(Saved data entries)

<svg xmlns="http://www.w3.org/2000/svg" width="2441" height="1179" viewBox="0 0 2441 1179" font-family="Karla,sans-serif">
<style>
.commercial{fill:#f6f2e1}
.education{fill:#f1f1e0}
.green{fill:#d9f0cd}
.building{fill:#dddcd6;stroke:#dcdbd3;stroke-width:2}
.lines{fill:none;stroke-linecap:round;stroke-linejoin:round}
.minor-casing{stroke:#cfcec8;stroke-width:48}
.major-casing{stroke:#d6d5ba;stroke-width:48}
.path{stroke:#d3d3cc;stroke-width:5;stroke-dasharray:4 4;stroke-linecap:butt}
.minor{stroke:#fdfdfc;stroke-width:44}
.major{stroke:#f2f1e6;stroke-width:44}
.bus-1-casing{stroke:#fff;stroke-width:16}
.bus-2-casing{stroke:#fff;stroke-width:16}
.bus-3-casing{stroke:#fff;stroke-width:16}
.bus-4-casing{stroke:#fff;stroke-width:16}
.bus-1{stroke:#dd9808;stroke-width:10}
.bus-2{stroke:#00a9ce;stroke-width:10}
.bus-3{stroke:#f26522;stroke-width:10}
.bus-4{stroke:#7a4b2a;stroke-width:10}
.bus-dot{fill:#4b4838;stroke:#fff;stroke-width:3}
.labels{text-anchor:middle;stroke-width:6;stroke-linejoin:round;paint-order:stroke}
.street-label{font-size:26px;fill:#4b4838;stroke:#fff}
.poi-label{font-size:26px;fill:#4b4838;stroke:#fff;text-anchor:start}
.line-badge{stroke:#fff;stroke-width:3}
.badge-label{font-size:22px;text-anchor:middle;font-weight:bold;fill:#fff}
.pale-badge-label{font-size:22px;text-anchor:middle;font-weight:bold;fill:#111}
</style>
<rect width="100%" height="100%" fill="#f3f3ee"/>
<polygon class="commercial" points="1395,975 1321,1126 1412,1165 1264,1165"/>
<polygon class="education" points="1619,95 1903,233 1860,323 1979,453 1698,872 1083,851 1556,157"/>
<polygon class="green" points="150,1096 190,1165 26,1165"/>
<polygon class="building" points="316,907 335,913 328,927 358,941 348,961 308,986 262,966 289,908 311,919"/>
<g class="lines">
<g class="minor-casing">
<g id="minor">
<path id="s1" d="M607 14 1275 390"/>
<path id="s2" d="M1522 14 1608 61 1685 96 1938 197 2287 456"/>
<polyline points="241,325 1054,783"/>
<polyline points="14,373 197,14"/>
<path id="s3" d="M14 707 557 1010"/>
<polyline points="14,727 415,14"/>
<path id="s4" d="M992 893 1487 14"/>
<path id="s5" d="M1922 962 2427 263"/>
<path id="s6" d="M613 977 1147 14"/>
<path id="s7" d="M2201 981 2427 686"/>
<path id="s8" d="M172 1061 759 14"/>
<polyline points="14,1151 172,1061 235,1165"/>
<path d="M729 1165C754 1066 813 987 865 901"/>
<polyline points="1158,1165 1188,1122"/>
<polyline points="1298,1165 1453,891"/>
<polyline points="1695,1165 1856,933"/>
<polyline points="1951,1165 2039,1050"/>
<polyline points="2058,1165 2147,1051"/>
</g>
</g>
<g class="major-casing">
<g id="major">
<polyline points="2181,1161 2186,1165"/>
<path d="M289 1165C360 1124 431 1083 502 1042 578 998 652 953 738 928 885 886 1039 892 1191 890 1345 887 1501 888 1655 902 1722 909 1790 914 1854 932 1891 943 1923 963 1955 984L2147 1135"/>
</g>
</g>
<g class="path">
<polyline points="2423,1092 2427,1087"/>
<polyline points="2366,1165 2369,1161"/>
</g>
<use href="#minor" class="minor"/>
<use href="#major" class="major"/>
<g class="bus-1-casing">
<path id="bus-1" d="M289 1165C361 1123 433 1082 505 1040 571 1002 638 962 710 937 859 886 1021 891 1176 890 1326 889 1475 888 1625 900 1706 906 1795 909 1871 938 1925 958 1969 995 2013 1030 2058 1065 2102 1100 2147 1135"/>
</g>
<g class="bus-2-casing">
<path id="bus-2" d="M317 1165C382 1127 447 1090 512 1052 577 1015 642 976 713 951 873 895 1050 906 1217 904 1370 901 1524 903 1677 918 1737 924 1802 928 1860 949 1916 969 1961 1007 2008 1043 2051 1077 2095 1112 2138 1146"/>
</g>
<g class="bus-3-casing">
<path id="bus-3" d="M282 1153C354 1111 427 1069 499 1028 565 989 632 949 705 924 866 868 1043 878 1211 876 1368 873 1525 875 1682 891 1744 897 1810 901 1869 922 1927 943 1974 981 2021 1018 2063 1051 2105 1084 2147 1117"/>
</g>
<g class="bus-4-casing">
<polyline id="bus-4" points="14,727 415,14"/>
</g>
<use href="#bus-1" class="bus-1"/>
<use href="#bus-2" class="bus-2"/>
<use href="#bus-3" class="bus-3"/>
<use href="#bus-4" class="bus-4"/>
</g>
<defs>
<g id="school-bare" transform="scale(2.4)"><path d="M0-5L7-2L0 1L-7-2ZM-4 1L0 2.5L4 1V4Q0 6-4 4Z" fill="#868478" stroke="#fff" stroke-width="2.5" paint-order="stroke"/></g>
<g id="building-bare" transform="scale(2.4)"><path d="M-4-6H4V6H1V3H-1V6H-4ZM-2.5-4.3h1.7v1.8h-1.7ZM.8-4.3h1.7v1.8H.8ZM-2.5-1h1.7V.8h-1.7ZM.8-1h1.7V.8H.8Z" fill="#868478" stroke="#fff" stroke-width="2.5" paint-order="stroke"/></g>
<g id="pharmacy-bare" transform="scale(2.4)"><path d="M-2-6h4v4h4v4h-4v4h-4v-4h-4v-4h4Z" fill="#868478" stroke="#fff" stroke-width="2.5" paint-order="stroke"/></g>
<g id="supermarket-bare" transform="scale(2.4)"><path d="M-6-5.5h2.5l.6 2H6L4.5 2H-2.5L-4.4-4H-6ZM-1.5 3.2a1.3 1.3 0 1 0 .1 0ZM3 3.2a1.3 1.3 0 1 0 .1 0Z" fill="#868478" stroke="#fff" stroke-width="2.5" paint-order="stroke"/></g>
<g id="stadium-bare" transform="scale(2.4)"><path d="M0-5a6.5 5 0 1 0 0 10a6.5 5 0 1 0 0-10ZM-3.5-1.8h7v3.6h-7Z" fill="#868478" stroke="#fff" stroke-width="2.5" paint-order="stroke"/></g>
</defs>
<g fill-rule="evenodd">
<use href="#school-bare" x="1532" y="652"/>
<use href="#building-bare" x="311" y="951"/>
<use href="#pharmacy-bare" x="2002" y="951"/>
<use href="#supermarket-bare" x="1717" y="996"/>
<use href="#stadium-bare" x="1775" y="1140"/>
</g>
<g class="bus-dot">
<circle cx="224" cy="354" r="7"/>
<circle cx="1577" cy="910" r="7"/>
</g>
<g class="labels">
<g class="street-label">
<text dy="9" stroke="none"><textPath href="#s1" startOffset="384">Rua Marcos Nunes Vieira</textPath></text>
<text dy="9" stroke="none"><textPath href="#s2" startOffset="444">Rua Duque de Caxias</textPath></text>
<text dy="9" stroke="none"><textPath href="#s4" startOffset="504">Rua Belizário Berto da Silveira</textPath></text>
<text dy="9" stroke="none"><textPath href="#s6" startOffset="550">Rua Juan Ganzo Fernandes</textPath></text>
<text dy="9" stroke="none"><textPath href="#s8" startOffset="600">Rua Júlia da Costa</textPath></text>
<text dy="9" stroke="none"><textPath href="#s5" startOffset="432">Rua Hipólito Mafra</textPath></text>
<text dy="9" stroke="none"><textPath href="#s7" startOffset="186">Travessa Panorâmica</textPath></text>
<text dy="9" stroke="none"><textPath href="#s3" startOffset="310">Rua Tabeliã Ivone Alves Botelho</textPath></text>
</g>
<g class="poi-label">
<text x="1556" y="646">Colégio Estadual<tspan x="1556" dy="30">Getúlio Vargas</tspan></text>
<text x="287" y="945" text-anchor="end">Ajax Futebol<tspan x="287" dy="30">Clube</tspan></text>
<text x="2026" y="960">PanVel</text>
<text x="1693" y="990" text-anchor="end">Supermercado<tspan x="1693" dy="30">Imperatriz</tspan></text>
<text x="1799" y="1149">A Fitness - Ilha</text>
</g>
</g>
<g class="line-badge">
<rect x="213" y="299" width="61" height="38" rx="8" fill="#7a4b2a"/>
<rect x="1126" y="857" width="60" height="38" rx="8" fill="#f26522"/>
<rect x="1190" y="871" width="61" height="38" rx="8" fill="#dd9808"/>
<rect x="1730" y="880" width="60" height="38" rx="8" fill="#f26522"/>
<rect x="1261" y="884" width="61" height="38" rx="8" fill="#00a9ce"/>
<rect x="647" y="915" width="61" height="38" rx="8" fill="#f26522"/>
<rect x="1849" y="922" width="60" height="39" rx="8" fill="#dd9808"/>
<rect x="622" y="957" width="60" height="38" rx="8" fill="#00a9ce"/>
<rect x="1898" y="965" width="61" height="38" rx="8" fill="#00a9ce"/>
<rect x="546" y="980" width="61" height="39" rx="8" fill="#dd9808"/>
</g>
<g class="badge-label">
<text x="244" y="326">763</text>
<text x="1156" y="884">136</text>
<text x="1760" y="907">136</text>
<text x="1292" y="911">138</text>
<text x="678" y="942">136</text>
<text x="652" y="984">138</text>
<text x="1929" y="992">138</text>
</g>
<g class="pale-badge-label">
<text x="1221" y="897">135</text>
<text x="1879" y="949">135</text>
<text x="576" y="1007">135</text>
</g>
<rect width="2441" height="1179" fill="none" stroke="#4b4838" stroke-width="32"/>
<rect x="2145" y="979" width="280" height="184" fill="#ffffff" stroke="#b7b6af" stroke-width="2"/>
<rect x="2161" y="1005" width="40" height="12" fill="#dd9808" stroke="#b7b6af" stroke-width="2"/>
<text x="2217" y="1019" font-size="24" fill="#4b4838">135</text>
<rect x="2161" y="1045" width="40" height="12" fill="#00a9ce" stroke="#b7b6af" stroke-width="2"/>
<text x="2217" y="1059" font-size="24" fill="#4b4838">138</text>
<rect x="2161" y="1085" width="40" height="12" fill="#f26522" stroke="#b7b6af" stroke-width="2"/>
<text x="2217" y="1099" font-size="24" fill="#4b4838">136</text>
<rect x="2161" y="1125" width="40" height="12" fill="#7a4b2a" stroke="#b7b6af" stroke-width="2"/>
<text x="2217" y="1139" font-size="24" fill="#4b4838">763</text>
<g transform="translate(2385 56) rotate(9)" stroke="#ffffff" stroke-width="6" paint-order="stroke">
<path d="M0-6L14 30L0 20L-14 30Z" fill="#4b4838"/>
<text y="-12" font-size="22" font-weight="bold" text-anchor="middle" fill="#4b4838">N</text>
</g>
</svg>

Exercise brief
Working through the entries above, copy every line in which "lines" is found.

Reply to the exercise
.lines{fill:none;stroke-linecap:round;stroke-linejoin:round}
<g class="lines">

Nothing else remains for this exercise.